See also the Explanatory Notes.
This sample Republica VAT Act and Explanatory Notes are based on the Legal Department's work in Uganda, Lesotho, The Gambia and Tonga. The principal authors are two technical advisers to the IMF Legal Department, Lee Burns of the University of Sydney Faculty of Law, and Alan Schenk of Wayne State University Law School. Compared with Vatopia, Republica classifies fewer transactions as supplies of goods or services and therefore contains fewer rules governing the time and value of specific supplies. Republica limits the administrative decisions by the Commissioner that are subject to challenge through the objection procedure in the Act. Republica has a narrower tax base as a result of a broader range of exemptions.
This sample New Vatopia Act is an updated version of Vatopia that adds in footnotes various alternatives to the rules included in the Act. New Vatopia also edits and clarifies many of the sections of the Vatopia VAT. The sections are rearranged to conform more closely to modern VAT structures. New Vatopia adds some new sections, including one that authorizes the bringing of criminal charges (including a time limit to bring charges). It adds rules for promoters of public entertainment, especially when the entertainment involves foreign entertainers who are in the country for a limited period of time. As mentioned above, a major difference between Vatopia and New Vatopia is that the latter adds alternatives to the rules in the Act.
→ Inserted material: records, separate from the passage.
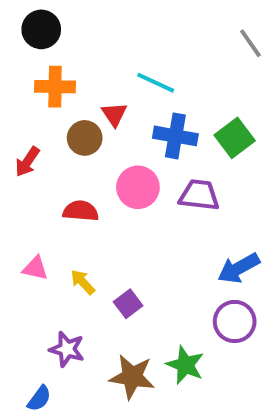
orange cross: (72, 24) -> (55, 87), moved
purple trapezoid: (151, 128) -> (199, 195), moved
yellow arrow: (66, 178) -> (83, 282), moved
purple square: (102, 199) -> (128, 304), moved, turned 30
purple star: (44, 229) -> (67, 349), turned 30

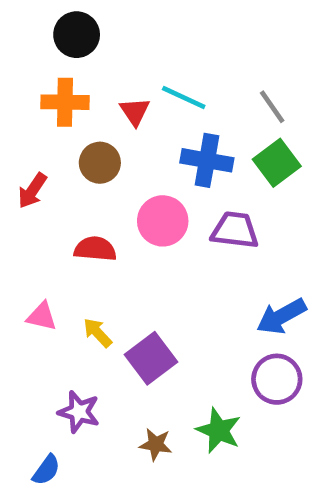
black circle: (41, 29) -> (77, 35), moved
gray line: (250, 43) -> (272, 107), moved
red triangle: (114, 114) -> (135, 111), moved
purple square: (128, 304) -> (151, 358), size x1.5
brown star: (132, 377) -> (156, 444), size x0.6

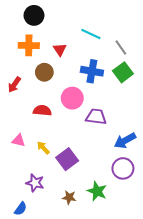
cyan line: (184, 98) -> (91, 34), moved
purple trapezoid: (235, 230) -> (96, 117), moved

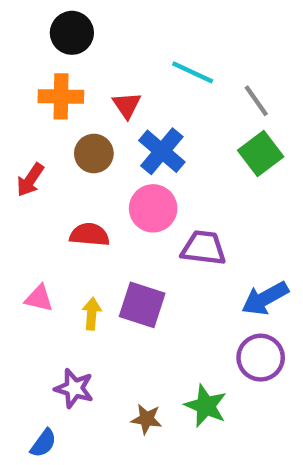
blue cross: (92, 71) -> (162, 151), moved, turned 30
yellow arrow: (43, 148) -> (92, 314), turned 48
purple square: (67, 159) -> (142, 305), moved, turned -35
For example, see the footnotes to:
1. section 5 discussing an alternative way to treat sales by the State and local authorities;
2. section 12 discussing the new European Union rules on the place of supply of goods and services;
3. section 27 discussing an alternative way to value sales of second-hand goods;
4. section 32 discussing the option to provide for the issuance of tax invoices only in the case of taxable sales to registered purchasers;
5. Schedule I and II discussing the reliance on regulations instead of the schedules to define the scope of zero-rated and exempt supplies; and
6. Schedule II discussing an alternative treatment of financial services.